London Olympics will be 'car free'
- Spectators will have to use public transport
- Long-term goal to persuade people out of cars
- Olympic officials will be driven in on closed roads
London's Olympic Games in 2012 will attempt to ban car use in an effort to change people's travelling habits for the long-term.
The anticipated eight million spectators will be banned from travelling to the Games in a car, and will instead be forced to take public transport, walk or cycle.
Proposed Park-and-Ride schemes on the M25 and M11 have also been scrapped to force people onto public transport.
Only disabled people, competitors and officials will be allowed to park within car-exclusion zones, which will be set up around the main venues in London, Birmingham, Manchester, Newcastle, Glasgow, Cardiff, and Weymouth and Portland in Dorset.

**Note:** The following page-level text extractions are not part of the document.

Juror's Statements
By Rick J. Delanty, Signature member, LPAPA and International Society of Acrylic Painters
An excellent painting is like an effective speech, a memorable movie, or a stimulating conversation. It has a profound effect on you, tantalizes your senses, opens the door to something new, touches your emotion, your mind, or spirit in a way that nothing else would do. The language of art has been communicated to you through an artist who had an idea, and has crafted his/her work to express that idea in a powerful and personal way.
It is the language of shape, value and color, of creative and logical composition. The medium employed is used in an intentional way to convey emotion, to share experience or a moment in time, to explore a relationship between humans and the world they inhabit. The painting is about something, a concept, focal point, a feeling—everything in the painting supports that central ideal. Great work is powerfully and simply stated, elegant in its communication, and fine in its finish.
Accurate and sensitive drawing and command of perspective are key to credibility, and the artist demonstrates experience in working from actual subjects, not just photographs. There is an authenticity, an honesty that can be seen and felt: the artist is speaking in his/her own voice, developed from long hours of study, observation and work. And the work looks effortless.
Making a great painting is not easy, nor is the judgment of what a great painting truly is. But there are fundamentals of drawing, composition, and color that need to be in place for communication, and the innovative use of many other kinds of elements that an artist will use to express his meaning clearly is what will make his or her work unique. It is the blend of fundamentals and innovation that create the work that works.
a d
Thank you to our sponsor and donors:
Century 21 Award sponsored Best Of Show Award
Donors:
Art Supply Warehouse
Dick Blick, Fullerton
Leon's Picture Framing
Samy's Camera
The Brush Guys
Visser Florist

Hugh Sumner, transport director for the Games, said: 'We have a very aggressive programme to make it the greenest Games in modern times. We want to accelerate the shift to public transport and cycling. We will make it very plain that people won't be parking.'
A report in The Times says that up to 800,000 people a day will attend the Games, and the organisation of their movements will be the largest logistical operation in peacetime.
Everyone who buys a ticket will be sent a personalised travel itinerary, explaining how to get to and from the venue. Discounted rail tickets will be made available, while those travelling within London will get an all-zone Travelcard that allows them to use all public transport for free.
Despite this, there will be disruption on the roads because the 80,000 athletes, officials and media attending the Games will receive special transport arrangements, including having roads closed around venues for their exclusive use.
The core route will run from Hyde Park Corner to Parliament Square, along Embankment to Tower Hill, on to The Highway and out to Stratford.